I did mine a month ago and this was the best diy i found.
I also used a Bentley manual but it wasn't much help.
The thermostat is located on the engine block behind the alternator.
There is a temp. sensor located in the same place that is much easier to replace while you already have the alternator out.
Tip: there are two screws below and to the right of the throttle body that hold two hard coolant lines in place. I tried loosening them with a t27 bit but ended up striping the heads. they may actually be some size of 12point.


----------



## dmorrow (Jun 9, 2000)

I also believe I have a thermostat problem (seems to be stuck open). Based on what others are saying I will probably pay someone else to do it.


----------



## DLV (Dec 10, 2012)

I paid someone else to do it.


----------



## Willie Gee (Feb 27, 2012)

Any DIY on the Thermostat? I've got the same issue, and I'm not afraid of turing a wrench so long as I know what I'm getting into. I'll replace the sensors first, but I have a sinking feeling it's the thermostat. 

Found one: http://www.youtube.com/watch?v=nZDMexvOlmU


----------



## Pure.Dope (Mar 26, 2009)

Remove the alternator and throttle pipe. It's not that hard. I promise


----------



## majic (Mar 10, 2005)

Pure.Dope said:


> Remove the alternator and throttle pipe. It's not that hard. I promise


Ditto... but if you're going for the t-stat... why not just take off the intake manifold and knock out some valve cleaning at the same time


----------



## everfresh59 (Jul 26, 2010)

What's the average labour time/cost to replace the thermostat? My thermostat is stuck open as well and it's not getting any warmer outside. From what I've read on this thread, my back has no intention of diy-ing this. I just wanna get a rough estimate to make sure I don't get taken for a ride.

Also, do you guys think I'll save a few dollars if I do this while my intake valves/injectors are cleaned?

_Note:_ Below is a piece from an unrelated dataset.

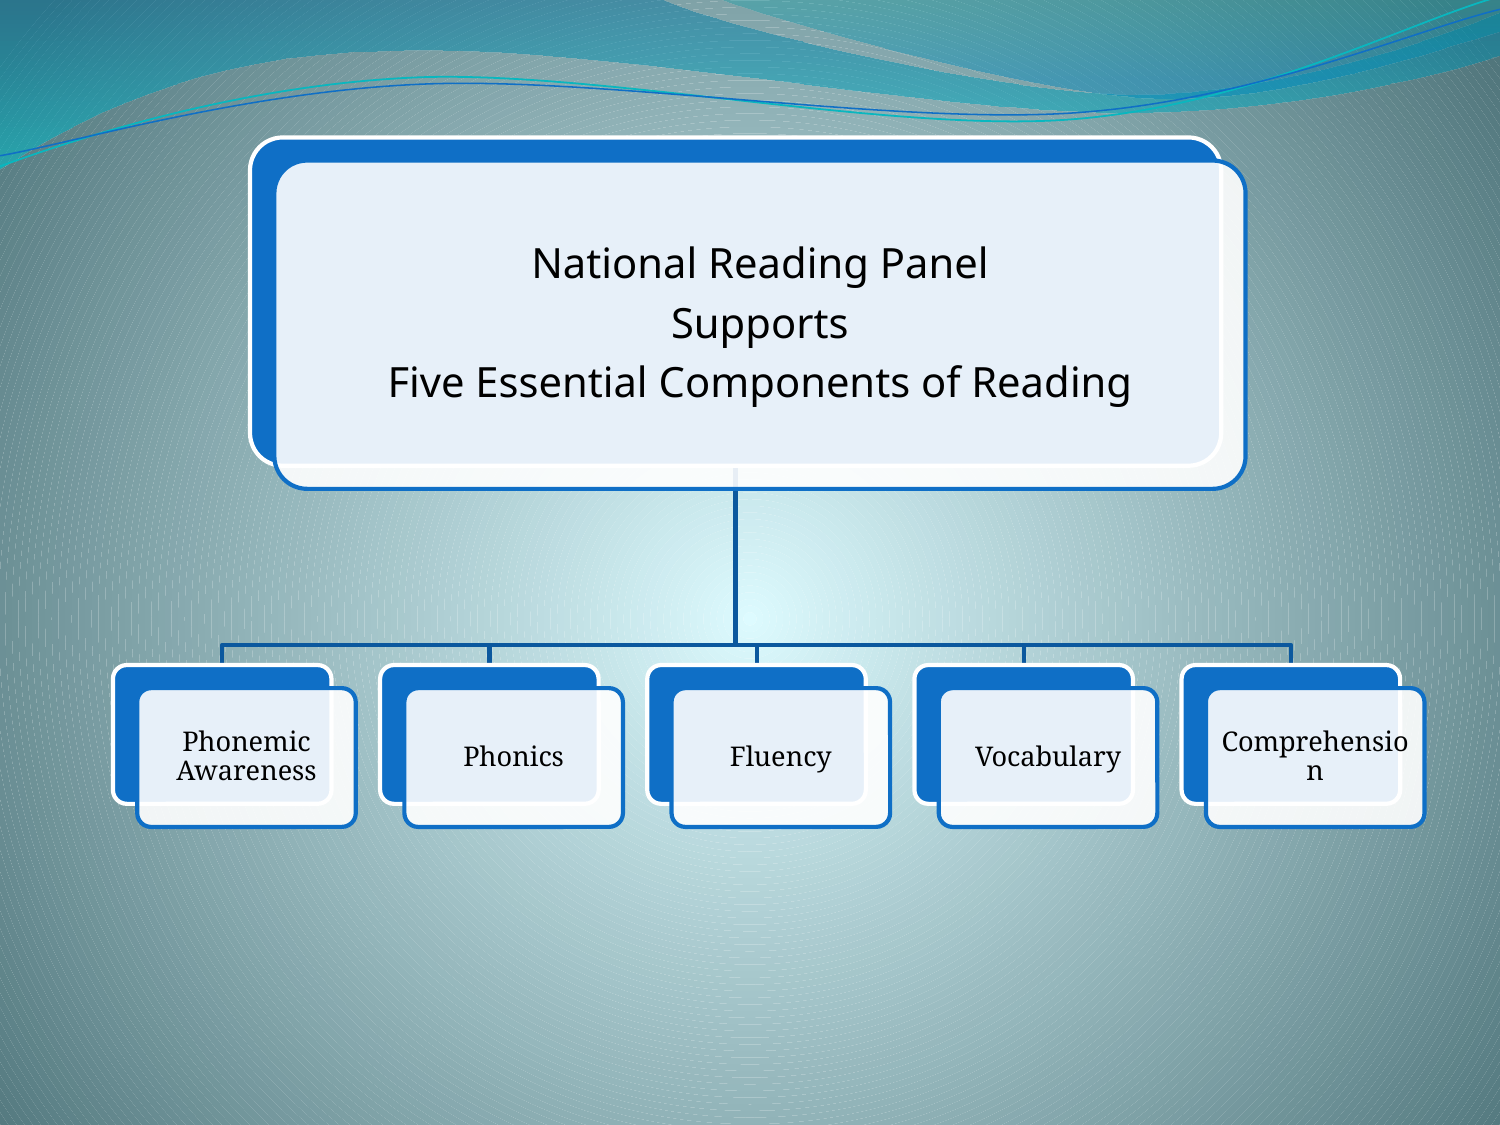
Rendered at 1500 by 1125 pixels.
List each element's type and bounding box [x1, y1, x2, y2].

text_box [111, 86, 1426, 1013]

I'm having this work done in 2 weeks, but was wondering if the work can be done at the same time and save me some $$$ for XBox ONE. :laugh:


----------



## DLV (Dec 10, 2012)

everfresh59 said:


> What's the average labour time/cost to replace the thermostat? My thermostat is stuck open as well and it's not getting any warmer outside. From what I've read on this thread, my back has no intention of diy-ing this. I just wanna get a rough estimate to make sure I don't get taken for a ride.
> 
> Also, do you guys think I'll save a few dollars if I do this while my intake valves/injectors are cleaned? I'm having this work done in 2 weeks, but was wondering if the work can be done at the same time and save me some $$$ for XBox ONE. :laugh:


I paid $400 to have it done. Audi Manhattan wanted $1k so I drove across midtown, over the 59th street bridge and on to a shifty looking repair shop over there in Queens. A year later and all is good. 

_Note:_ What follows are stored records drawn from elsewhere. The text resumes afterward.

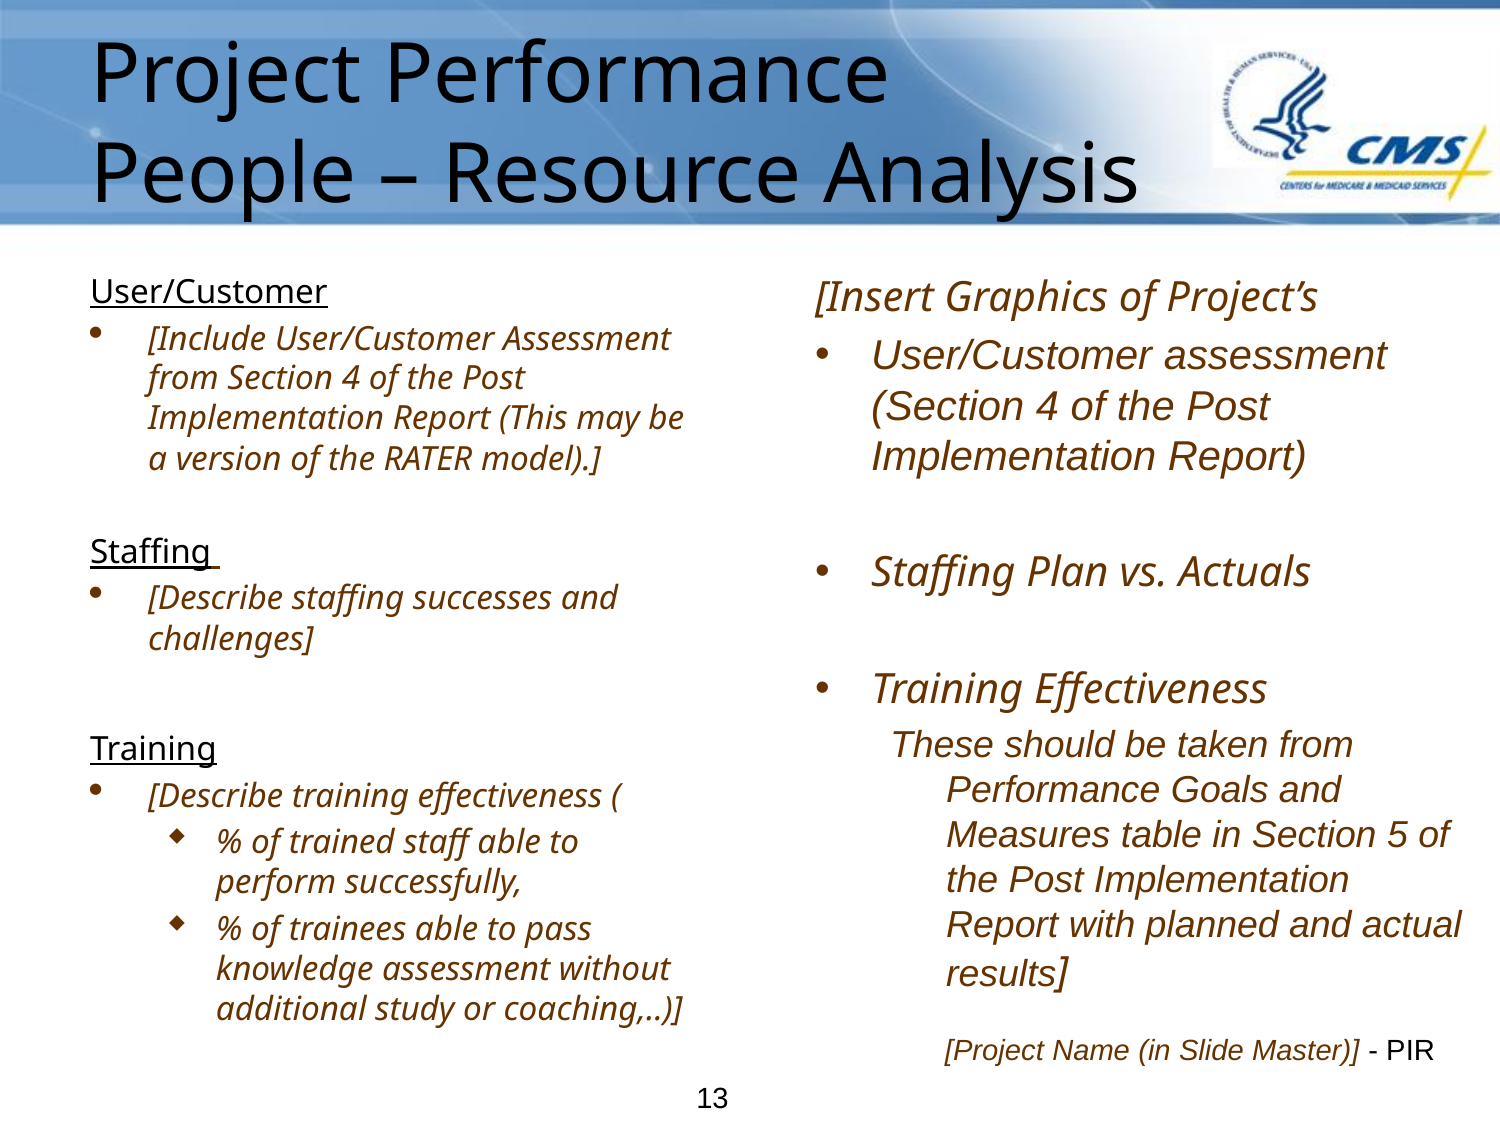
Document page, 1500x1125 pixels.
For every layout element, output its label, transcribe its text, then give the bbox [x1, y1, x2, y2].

footer [Project Name (in Slide Master)] - PIR [912, 1023, 1451, 1103]
text_box [Insert Graphics of Project’s User/Customer assessment (Section 4 of the Post Implementation Report) Staffing Plan vs. Actuals Training Effectiveness These should be taken from Performance Goals and Measures table in Section 5 of the Post Implementation Report with planned and actual results] [799, 262, 1488, 1005]
picture [0, 0, 1500, 1125]
title Project Performance People – Resource Analysis [74, 24, 1426, 213]
slide_number 13 [537, 1071, 888, 1125]
list User/Customer [Include User/Customer Assessment from Section 4 of the Post Implementation Report (This may be a version of the RATER model).] Staffing [Describe staffing successes and challenges] Training [Describe training effectiveness ( % of trained staff able to perform successfully, % of trainees able to pass knowledge assessment without additional study or coaching,..)] [74, 262, 701, 1063]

I seriously question if valve cleaning is effective at all. And no I'm not trying to induce a rant.


----------



## dmorrow (Jun 9, 2000)

DLV said:


> I seriously question if valve cleaning is effective at all. And no I'm not trying to induce a rant.


What does this mean? Are you questioning the need to do it or whether it temporarily or permanently solves an issue?


----------